Despite coming up with one of the week’s most quotably scathing indictments of the legal profession (more on that shortly), comfy shoes Clarke Ken was once again upstaged by former Labour justice dude Jack Straw® who seemingly can’t kick his new-law-making habit.

In a valiant attempt to steal back a bit of the limelight as Parliament debated Straw®’s attempt to make trafficking in referral fees a criminal offence punishable by 50 lashes, exile and removal of the right hand, Ken censured lawyers for the heinous offence of lobbying for their own financial interests, memorably describing them as “an army of lawyers advancing behind a front of women and children.”

Sadly, the idea that any of these wronged innocents would suffer as a consequence of lawyers getting paid less carried little weight with Ken. “I’m afraid I do not believe that,” he scoffed, doubtless ridding the greedy pack of human-shielded legal types of any last shred of hope that their shabbily shameless ruse would come to any good.

As it was, MPs rejected Straw®’s draconian amendment. The which, combined with his recent embarrassment over allegedly undeclared relevant interests (in the form of a fee of £5,000 reportedly agreed for his Q&A star turn at a recent I Love Claims event), might be taken to suggest that Straw®’s stint as rabble-rouser number one in the war against fees may now be nearing its end.

In waving farewell to the prospect of criminalising those dealing in referral fees, Straw®’s fellow relevant-interest-non-declarer, Justice Minister Jonny Jangly admitted that any such criminal offence would have been “very difficult to enforce.”

Jangly’s view that “One would have to prove beyond reasonable doubt that consideration had changed hands for the referral of a potential claimant, but the grounds for determining whether something was or was not a referral fee could be blurred,” provides a hint, perhaps, of the virtual impossibility in practice of stopping somebody getting paid something by somebody for access to a potential client.

So long as the rabble of would-be claimants at the head of the greedy lawyers’ advancing propaganda column stands any reasonable chance of securing funding with which to pursue its various claims, access to its members will remain worth something to somebody legal.
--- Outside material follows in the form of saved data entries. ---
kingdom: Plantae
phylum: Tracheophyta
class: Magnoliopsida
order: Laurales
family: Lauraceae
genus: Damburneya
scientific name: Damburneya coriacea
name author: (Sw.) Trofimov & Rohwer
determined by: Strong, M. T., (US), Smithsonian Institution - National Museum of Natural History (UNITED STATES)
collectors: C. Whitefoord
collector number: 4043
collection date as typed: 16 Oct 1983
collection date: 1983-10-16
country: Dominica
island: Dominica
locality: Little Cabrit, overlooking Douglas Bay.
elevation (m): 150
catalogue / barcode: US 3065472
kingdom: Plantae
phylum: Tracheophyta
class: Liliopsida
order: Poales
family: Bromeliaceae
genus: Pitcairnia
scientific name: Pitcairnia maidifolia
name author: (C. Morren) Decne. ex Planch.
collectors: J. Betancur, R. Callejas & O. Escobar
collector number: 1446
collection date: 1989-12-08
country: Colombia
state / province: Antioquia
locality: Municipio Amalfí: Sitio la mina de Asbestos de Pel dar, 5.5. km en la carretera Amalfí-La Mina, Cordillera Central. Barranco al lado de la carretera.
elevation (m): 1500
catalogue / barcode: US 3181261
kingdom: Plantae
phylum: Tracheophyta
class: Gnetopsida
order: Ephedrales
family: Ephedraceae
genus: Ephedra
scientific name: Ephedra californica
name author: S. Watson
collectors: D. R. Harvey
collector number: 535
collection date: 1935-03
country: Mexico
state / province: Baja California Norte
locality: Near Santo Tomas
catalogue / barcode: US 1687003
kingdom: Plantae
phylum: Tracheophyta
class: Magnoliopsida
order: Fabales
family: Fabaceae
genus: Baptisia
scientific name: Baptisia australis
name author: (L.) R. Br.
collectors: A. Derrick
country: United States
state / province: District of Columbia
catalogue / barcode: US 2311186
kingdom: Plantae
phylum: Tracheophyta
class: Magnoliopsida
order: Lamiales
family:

Brokers and smaller specialist claims firms will surely have the wit to work out some acceptable form of recompense for directing those with whom they come in contact to appropriate and reputable solicitors. The current draft of the Bill does allow “consideration for the provision of services” after all.

Nothing in the Legal Aid, Sentencing and Punishment of Offenders Bill alters the fact that the people with maximum access to the ravening hordes would-be speculative litigants and whiplashees are precisely those ruthlessly efficient claims farmers with the most highly developed and aggressive marketing tactics – cold calls, text and all the rest. If it does get hard for them to flog on the contact details they harvest, they can simply do the legal stuff themselves under some kind of ABS.

No, the only way to stop all this nonsense, as the government clearly understands, is to cut the problem off at source and stop all these troublemakers claiming in the first place. Let’s face it, humankind managed perfectly well for millennia without the common herd having much in the way of so-called access to justice. It’s simply not a luxury we can afford in the current economic climate.